Tasks to complete:
- 1) In the governance discussion, which organization states that it fully supports the proposal to sunset Lido on Polygon?
- 2) Write out the governance discussion word for word from "I think this" to "minimize financial losses.".

:: Source passage ::

I think this is a tough decision, but I agree Lido should focus on its core operations like Ethereum, where they has strong growth and community support. Spreading resources too thin on areas that aren’t showing much value or adoption isn’t sustainable.

Although polygon has potential with recent ecosystem growth or zkEVM developments, the costs in liquidity incentives or audit expenses and other costs are higher than the returns. So, I voted to “sunset Lido on Polygon” and focus on core activities to minimize financial losses.

2 Likes

TokenLogic fully supports the proposal to sunset Lido on Polygon. The challenges within the Polygon ecosystem make it highly unlikely to revive LoP’s user base and activity to sustainable levels. The breakeven point is far out of reach, and the opportunity cost of continuing to invest in LoP significantly outweighs any potential benefits. When factoring in the substantial expenses from liquidity incentives and audits, it becomes clear that maintaining LoP is an inefficient use of resources.

:::
:: Entries shown ::

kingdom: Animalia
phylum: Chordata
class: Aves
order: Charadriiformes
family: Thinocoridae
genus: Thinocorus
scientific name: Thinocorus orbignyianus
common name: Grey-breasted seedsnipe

:::
:: Entries shown ::

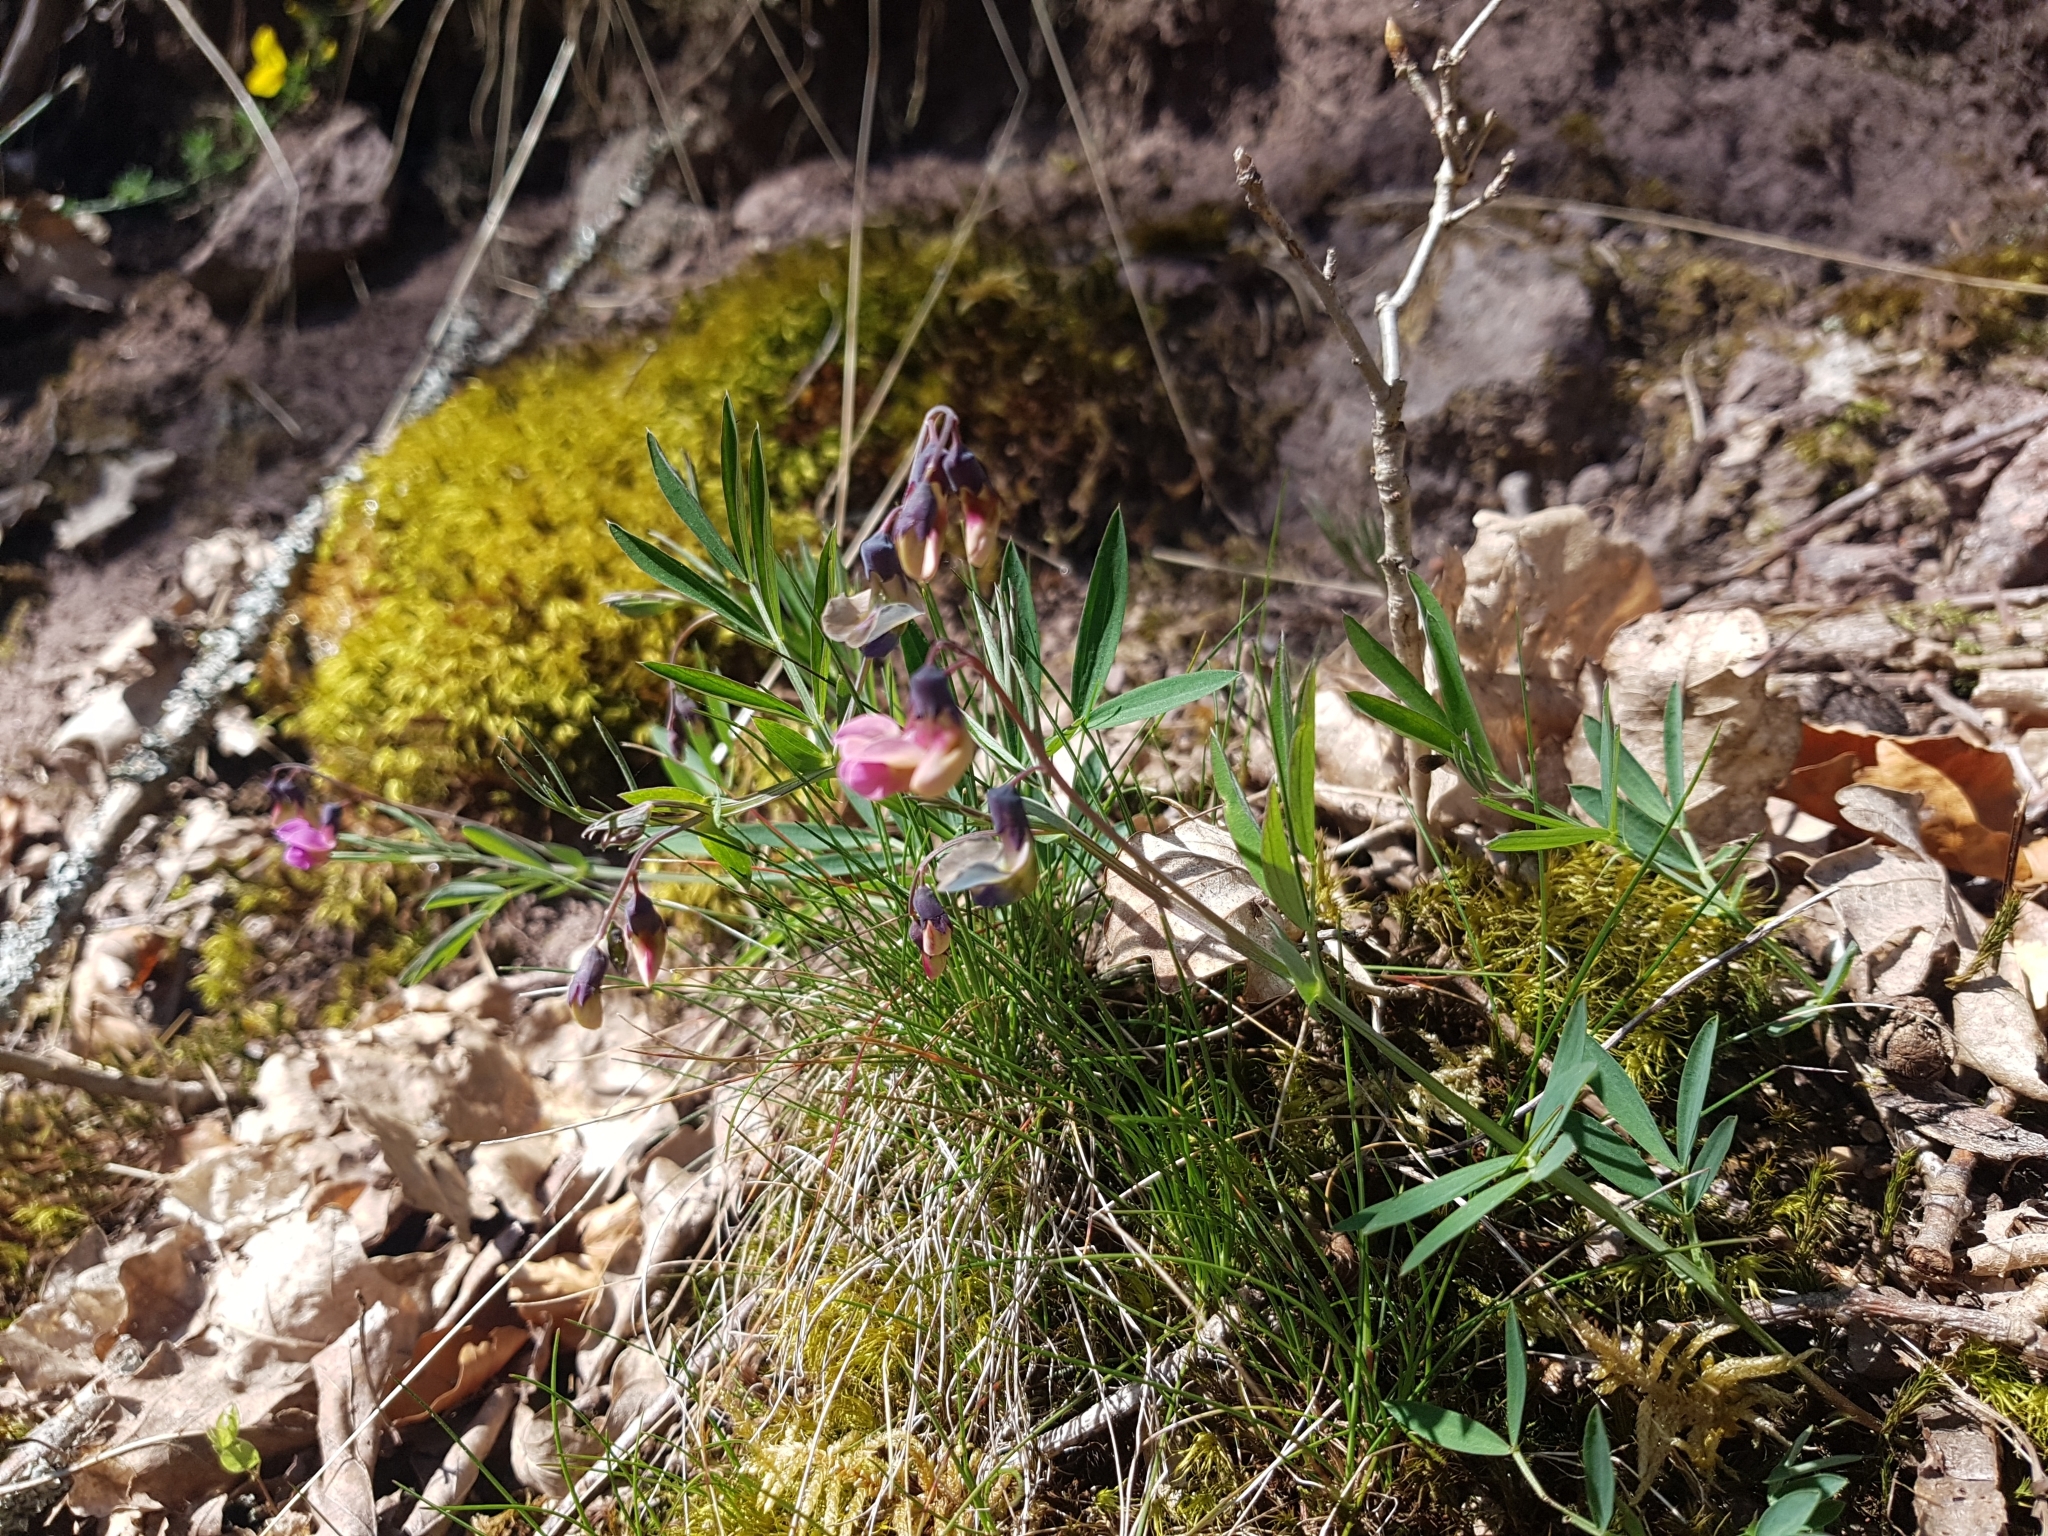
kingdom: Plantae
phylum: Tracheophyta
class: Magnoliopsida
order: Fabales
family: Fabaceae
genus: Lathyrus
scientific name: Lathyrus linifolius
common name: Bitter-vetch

:::
:: Entries shown ::

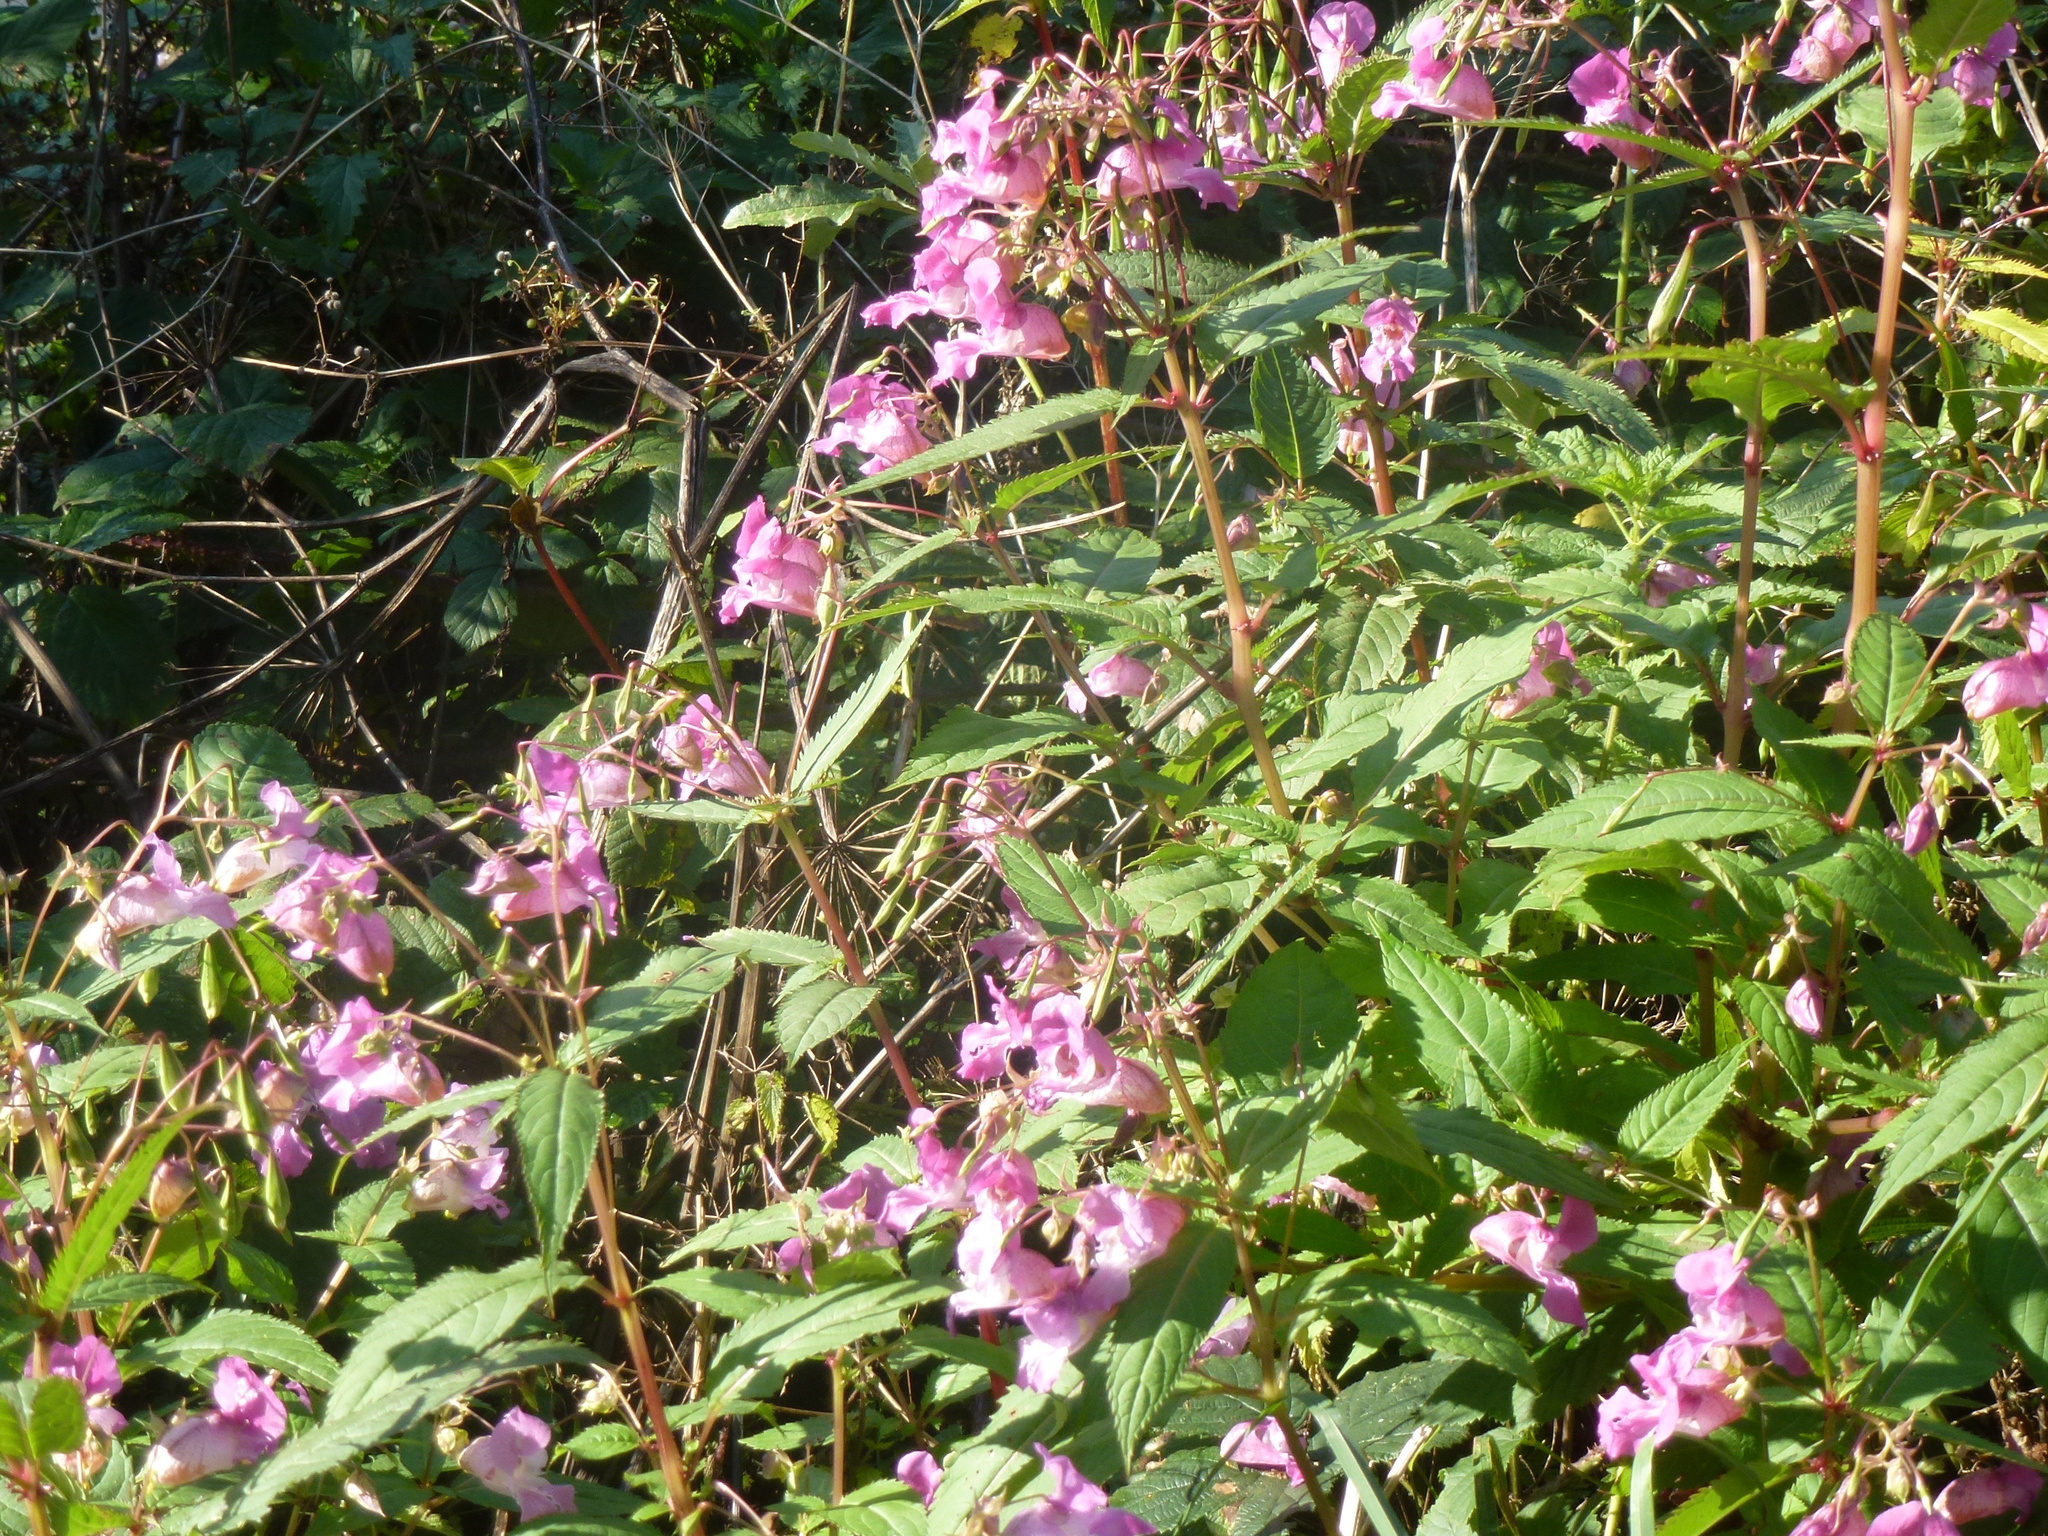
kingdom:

:::

Answers provided:
- 1) TokenLogic

- 2)
I think this is a tough decision, but I agree Lido should focus on its core operations like Ethereum, where they has strong growth and community support. Spreading resources too thin on areas that aren’t showing much value or adoption isn’t sustainable.

Although polygon has potential with recent ecosystem growth or zkEVM developments, the costs in liquidity incentives or audit expenses and other costs are higher than the returns. So, I voted to “sunset Lido on Polygon” and focus on core activities to minimize financial losses.